Megan Conklin is presenting her paper “Project Entity Matching across FLOSS Repositories” at the 3rd International Conference on Open Source Systems, to be held in Limerick Ireland June 11-14. This long paper was refereed and accepted for the proceedings of this conference, which will be published by Springer-Verlag in 2007.
The paper presents a data mining algorithm designed to successfully match open source projects from multiple code repositories based on their project characteristics, while eliminating duplicates and minimizing false positives/false negatives.
This work is related to Conklin’s ongoing project called FLOSSmole, designed to collect, aggregate, and disseminate quantitative data about open source software development practices.

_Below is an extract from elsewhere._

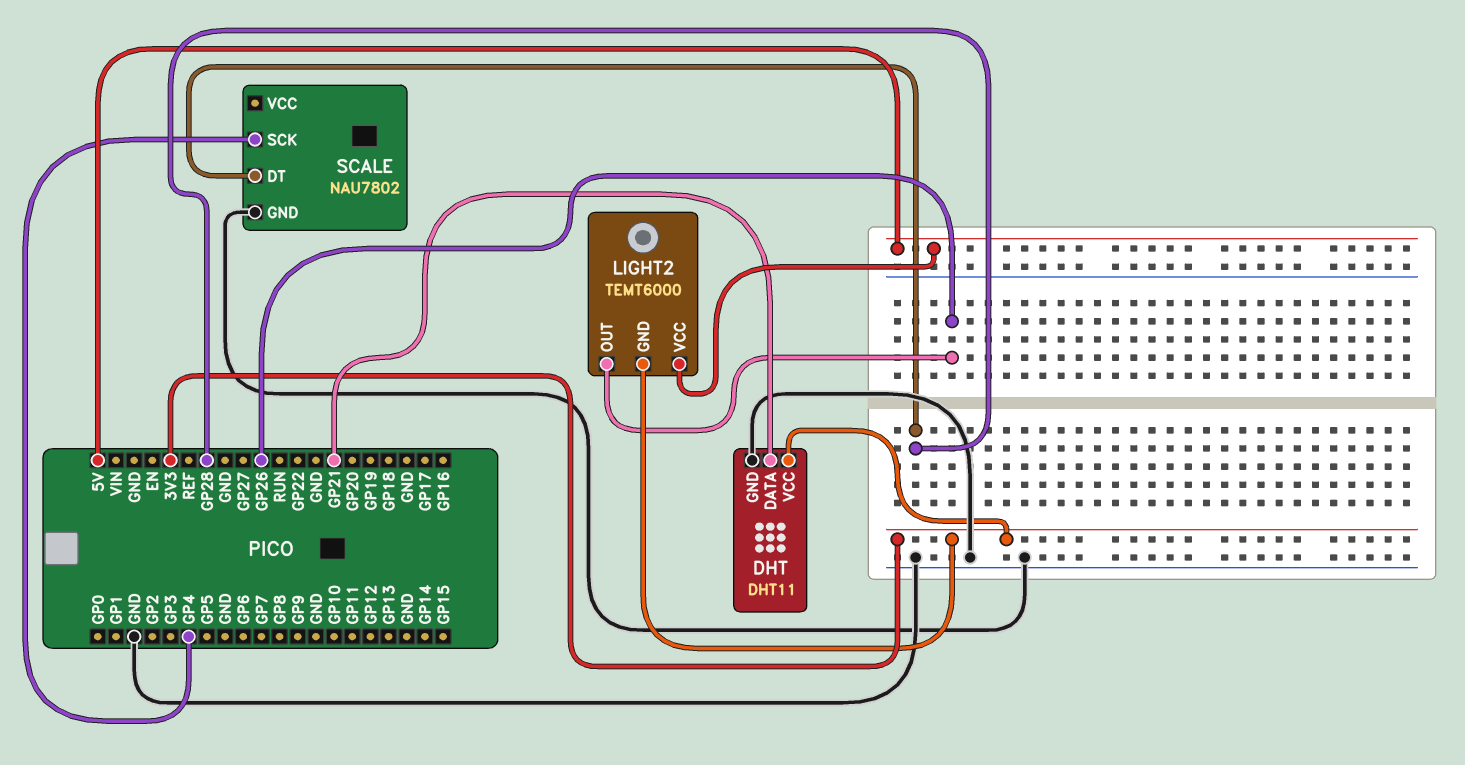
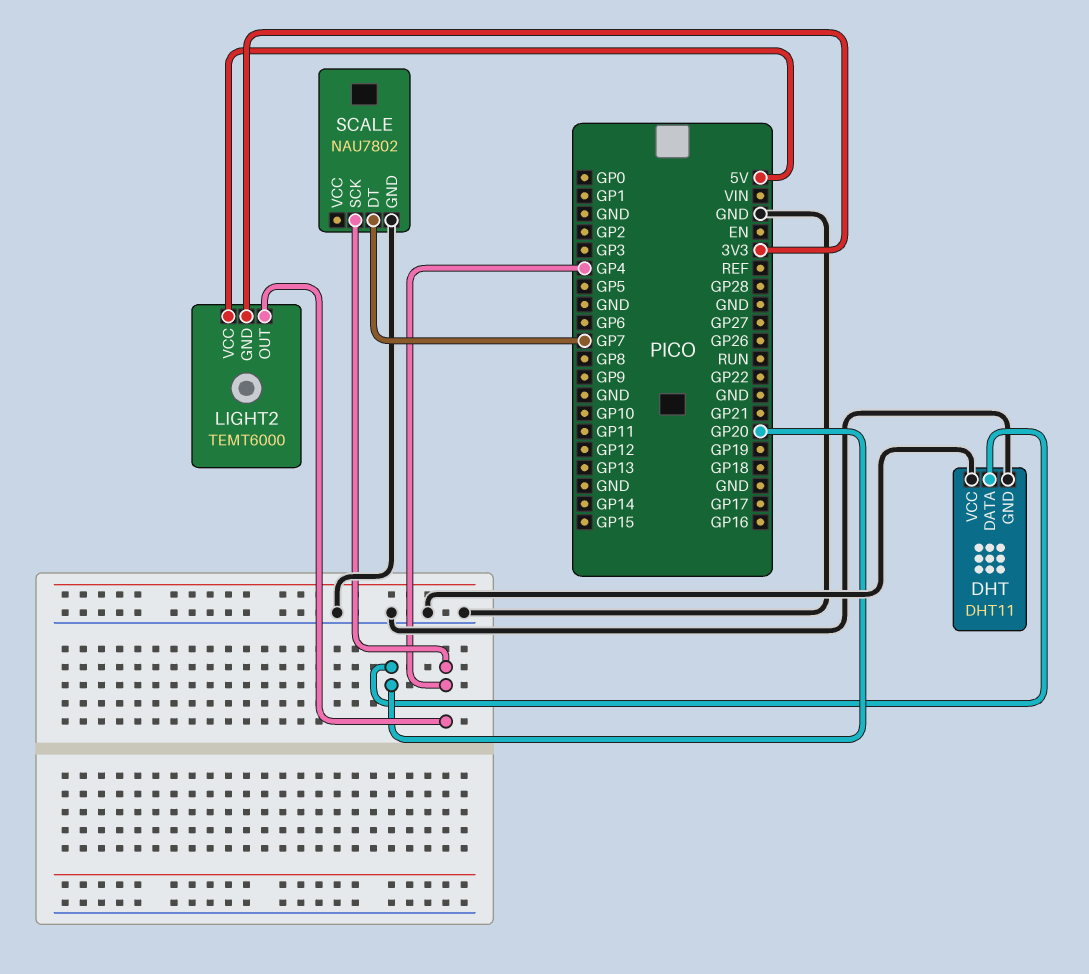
DHT pin DATA: GP21 -> GP20
DHT pin VCC: 3V3 -> GND
LIGHT2 pin OUT: GP26 -> GP4
SCALE pin DT: GP28 -> GP7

Megan is also co-chair of the 2nd Workshop on Public Data about Software Development, co-located with the IntOSS conference for the 2nd year. Last year’s workshop was very well attended and drew papers and lively discussions among participants from 5 continents and 12 countries.
While in Ireland, Megan will also participate in a debate panel about whether open source research data should be “free and open.”

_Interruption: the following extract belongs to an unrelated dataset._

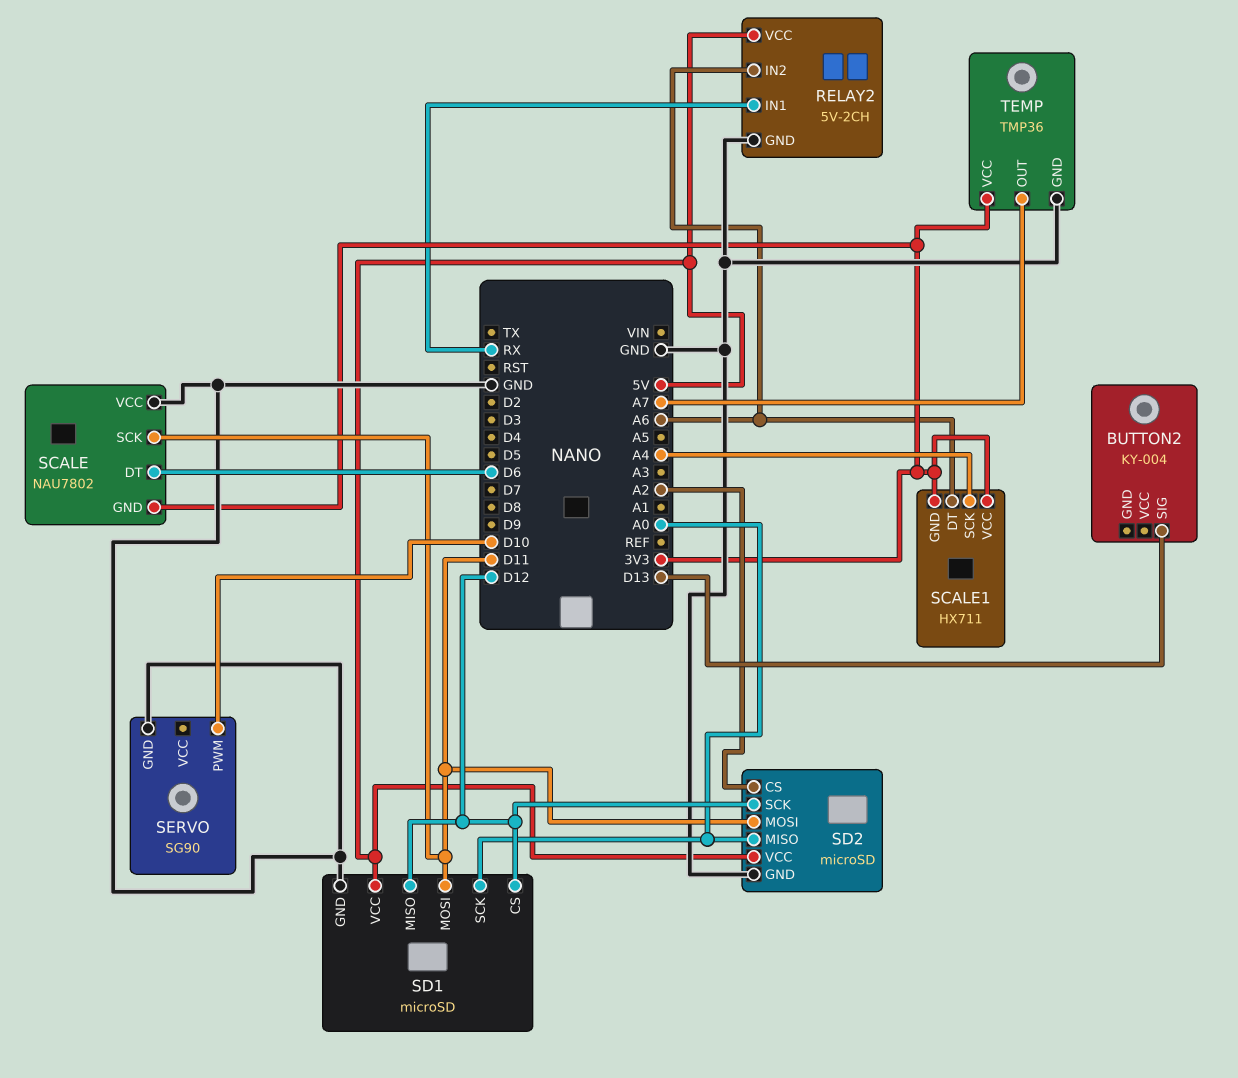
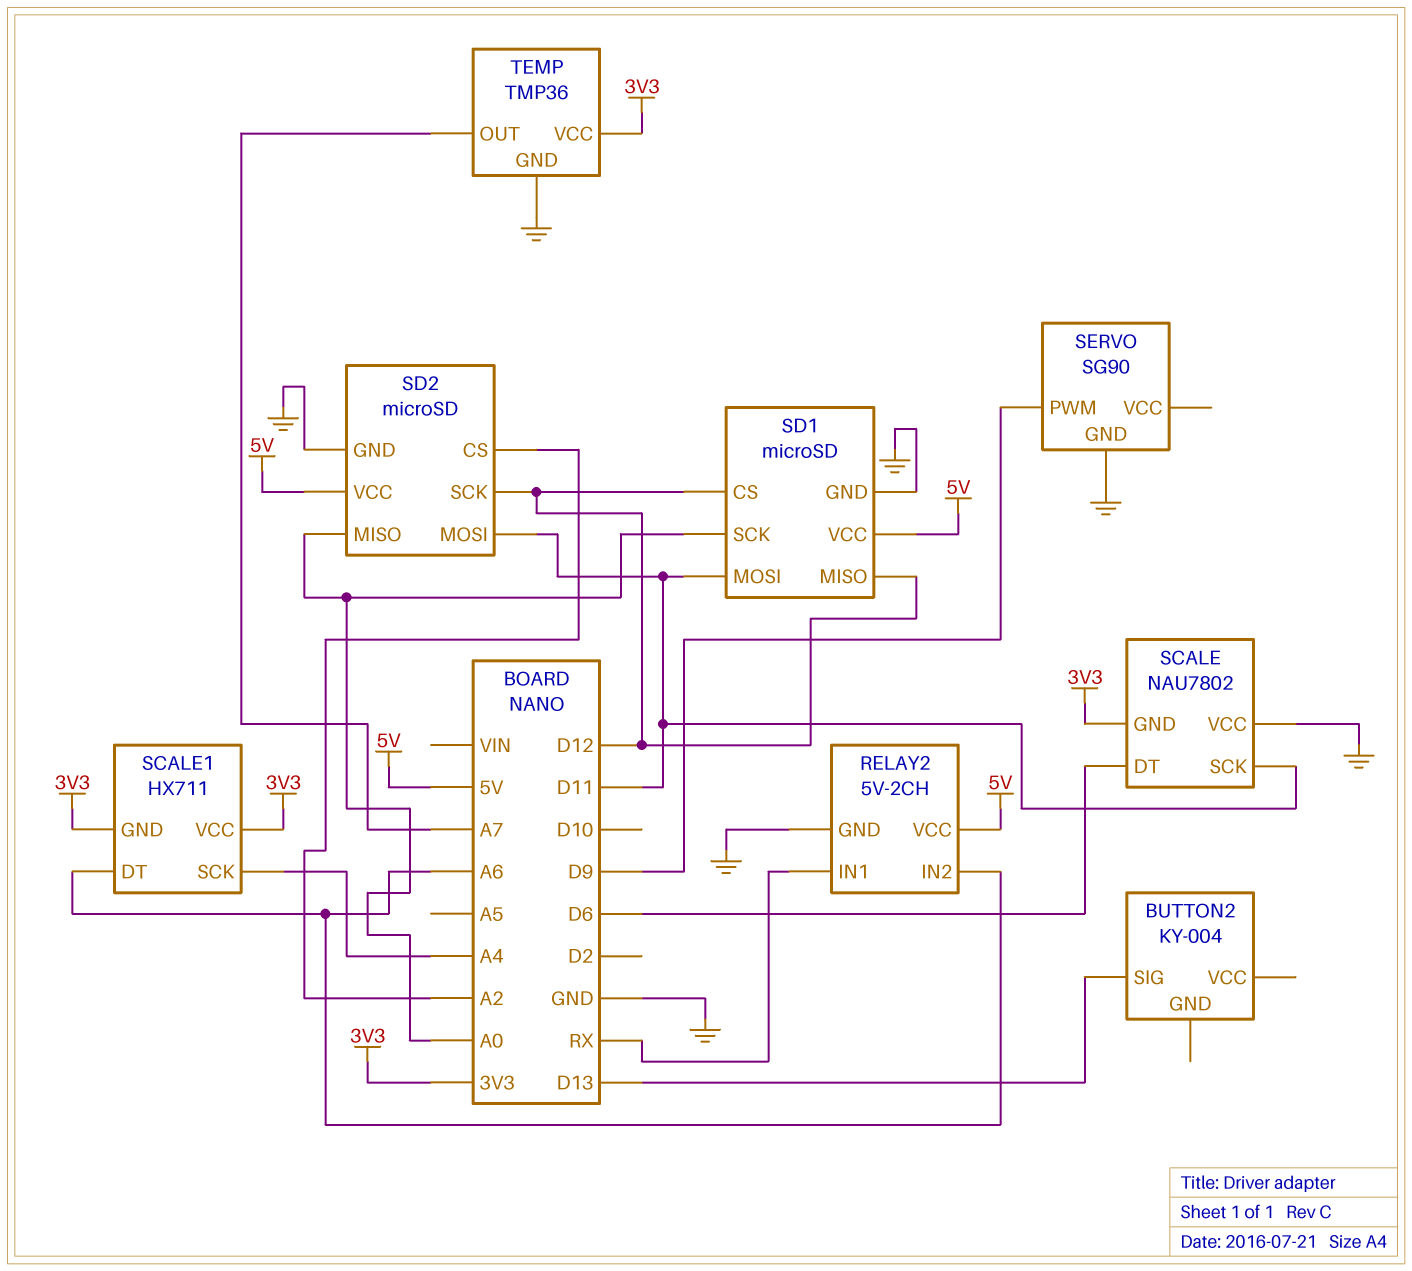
SERVO pin PWM: D10 -> D9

(Ironically, she was assigned by a coin toss to argue the “con” side in this debate!)
Finally, Megan is presenting an interactive tutorial called “How to Collect FLOSS Metrics” with colleagues Jesus Gonzalez-Barahona and Gregorio Robles from Universidad Rey Juan Carlos in Spain. Their tutorial explains to researchers how to use the tools that Megan, Jesus, and Gregorio have already developed (such as FLOSSmole and CVSanalyze) for collecting and studying quantitative FLOSS data.